We all know how the 40 hour work week began; in the early 1900s, Unions pushed employers to bring the work to 40 hours a week and in the end, the industries accepted this, since their own research and data proved the Unions right. The first industrialist being our very own Henry Ford, who doubled worker pay and cut hours from 9 a day to 8. Since then, year after year, studies continually proved how 40 hours a week was the best, causing more and more businesses to hop on board. But then came the “passion crisis”. People who were seen to work more than 40 hours were praised as being more passionate and productive towards the company.
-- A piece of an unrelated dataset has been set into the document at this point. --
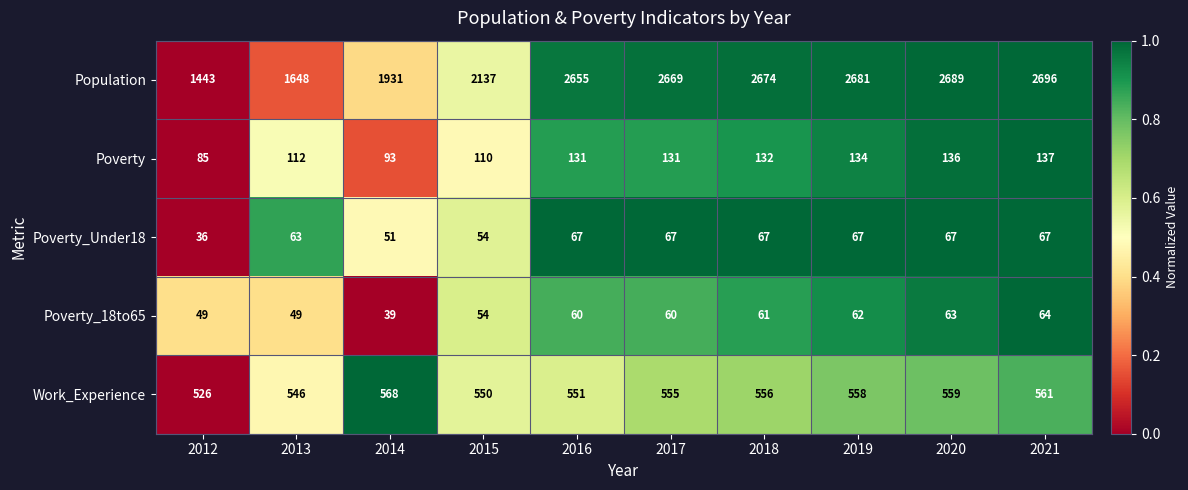

List the series in order of their peak value, lowest first.

Poverty_18to65, Poverty_Under18, Poverty, Work_Experience, Population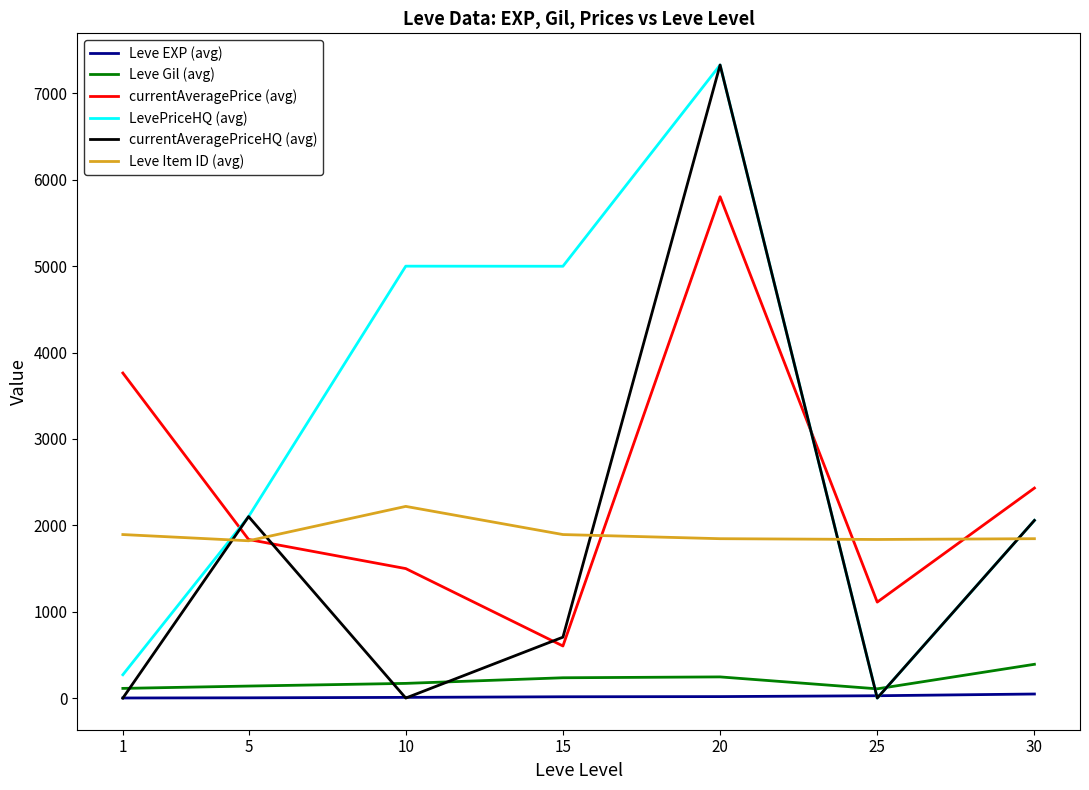

At which label does currentAveragePrice (avg) reach its peak?

20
This caused employers to slowly begin to demand more and more time from their employees, from staying after hours to coming in on weekends.

WorkMeter has a hard stance that it’s not how long you work, but how you work. Merely putting in more hours isn’t indicative of being productive, and here’s why:

1) Low Recharge Time

                Your body is like a battery. Scratch that. Your body IS a battery. I’m sure we’ve all seen The Matrix and they aren’t far off in that idea. Your body needs to recharge after a long days work. Putting in 8 hours allows you to get home, relax, go to bed, and wake up full charged for a new day. Going over 40 hours throws off that cycle. You get home really late, exhausted from the office; the time is already 10 pm so there is no chance to relax. You go to bed immediately so you can get up in time for another day and there you go; the following day you enter work no longer at 100% capacity, but at 90% or 80%.
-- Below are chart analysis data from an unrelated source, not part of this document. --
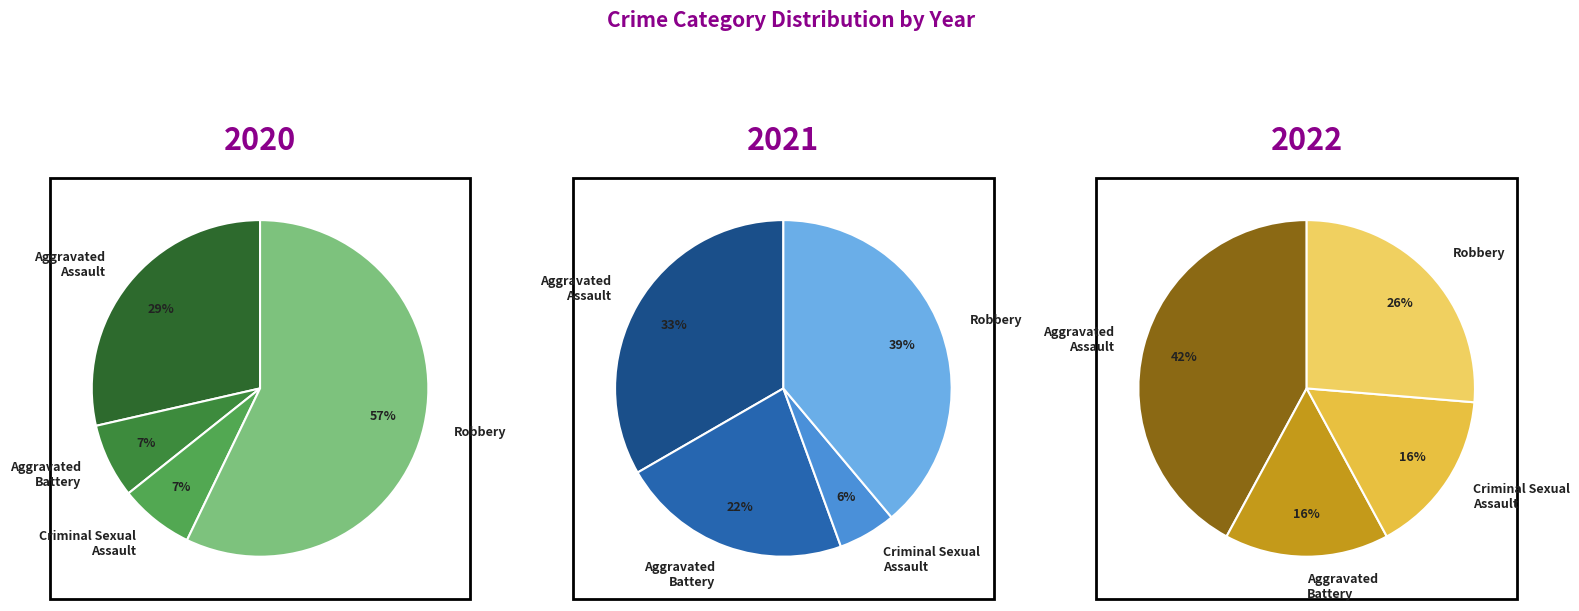

Does any single category account for the majority?

No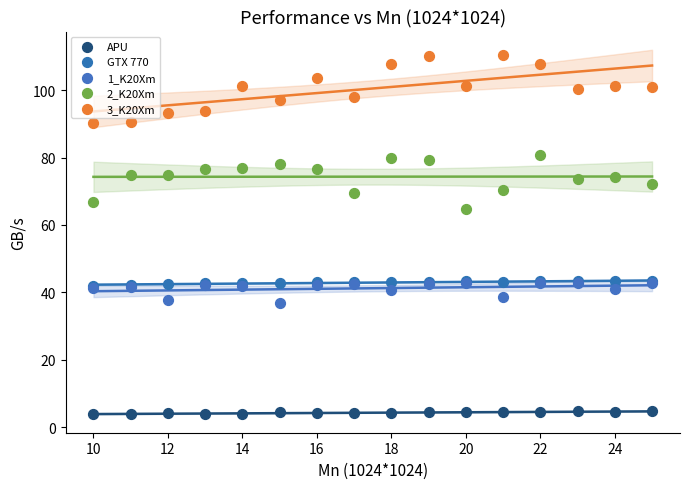

Across all series, what Y value is closest to 57?

64.8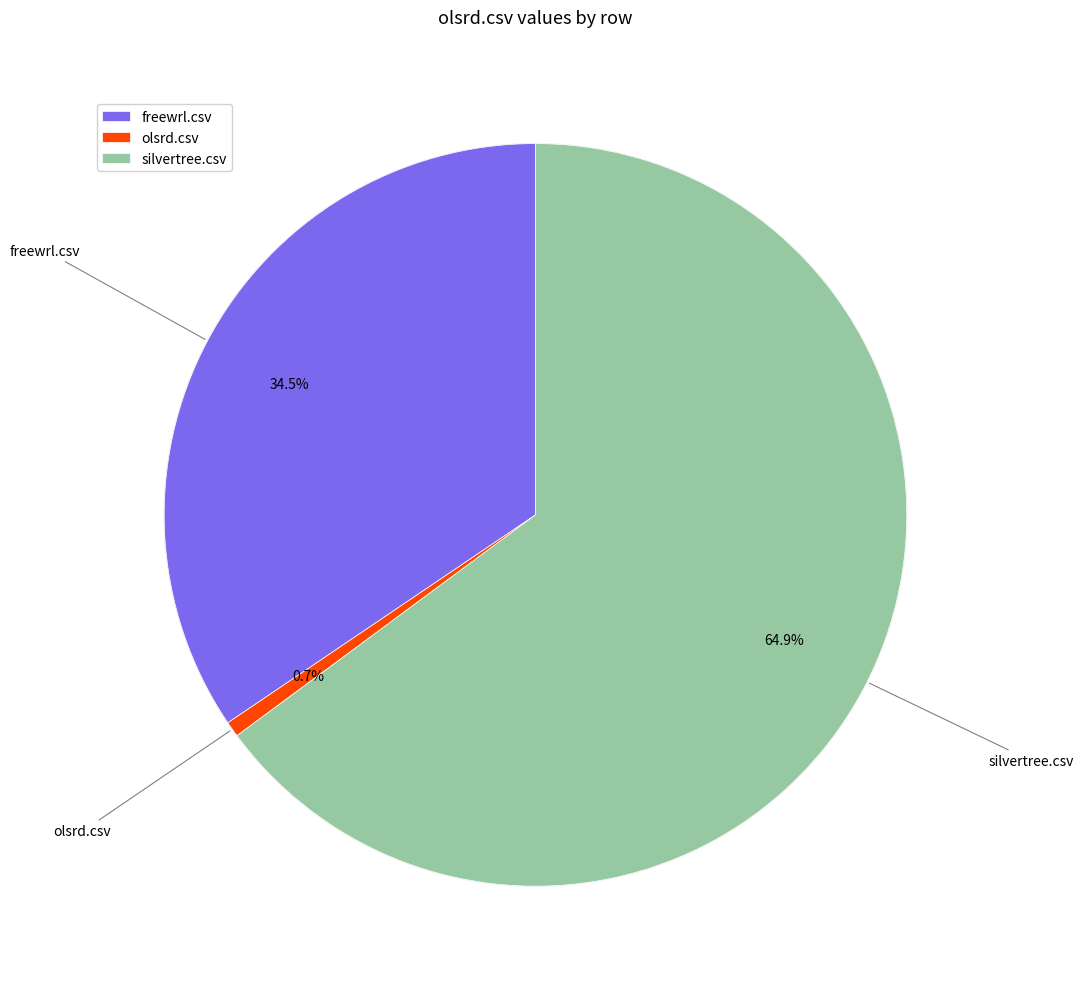

Is it true that freewrl.csv is 48% of the pie?

False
2) Short Gains, Long Losses

                Now studies do show there are slight short-term gains in demanding 60- or 70-hour work weeks, but only on demanding and sparse occasions. If an upcoming deadline needs to be met and the whole team is asked to put in more time, then it is conducive to ask for more. Yet employers have forgotten that these short gains cannot be maintained and, if continuously demanded, will end up as long-term losses. After the first overtime workweek, productivity begins to decline, and every consecutive overtime week that is demanded after, productivity falls even more rapidly.
                What’s worse is that, taking the previously mentioned deadline example, after the crisis is averted and the deadline is met, it takes the team several weeks for the burnout to be lifted and to resume a fully productive 40-hour work week, as a Business Roundtable study found. In other words, that small amount of 30% boost was productivity taken in advance and is now being paid back with interest.


Overtime:
Not Necessarily Productive Time

3) Overtime Isn’t Necessarily Productive Time

                Now the most obvious, yet equally the most ignored, point. Many managers believe a direct 1-to-1 correlation exists between pulling overtime out of workers, yet the case is far from it. Here is an example from Robinson:

By the eighth hour of the day, people’s best work is usually already behind them (typically turned in between hours 2 and 6). In Hour 9, as fatigue sets in, they’re only going to deliver a fraction of their usual capacity. And with every extra hour beyond that, the workers’ productivity level continues to drop, until at around 10 or 12 hours they hit full exhaustion.

                Pushing people past their capacity doesn’t mean they will bring in more. Lack of rests leads to things such as careless errors that could take days to fix or unproductive uses of time such as checking emails and web surfing.

So What of It?

There will be managers that argue that they will get used to it or it is a demand of the market and world they work in, but to this I reply that you only hurt yourself and your company. Studies have shown over and over again that, overall, you get no more from a 10-hour day than you would have from an 8-hour day. So keep this in mind. The best and wisest supervisors and managers out there keep this in check and never have to go to overtime because 1) they’re aware of the long-term productivity decline that follows, 2) keep the hard pushes as short as possible, only when they are a must, and 3) give the employees a couple of days off to recharge and rejuvenate. As we at WorkMeter have always said, “It isn’t how long you work, but how you work.”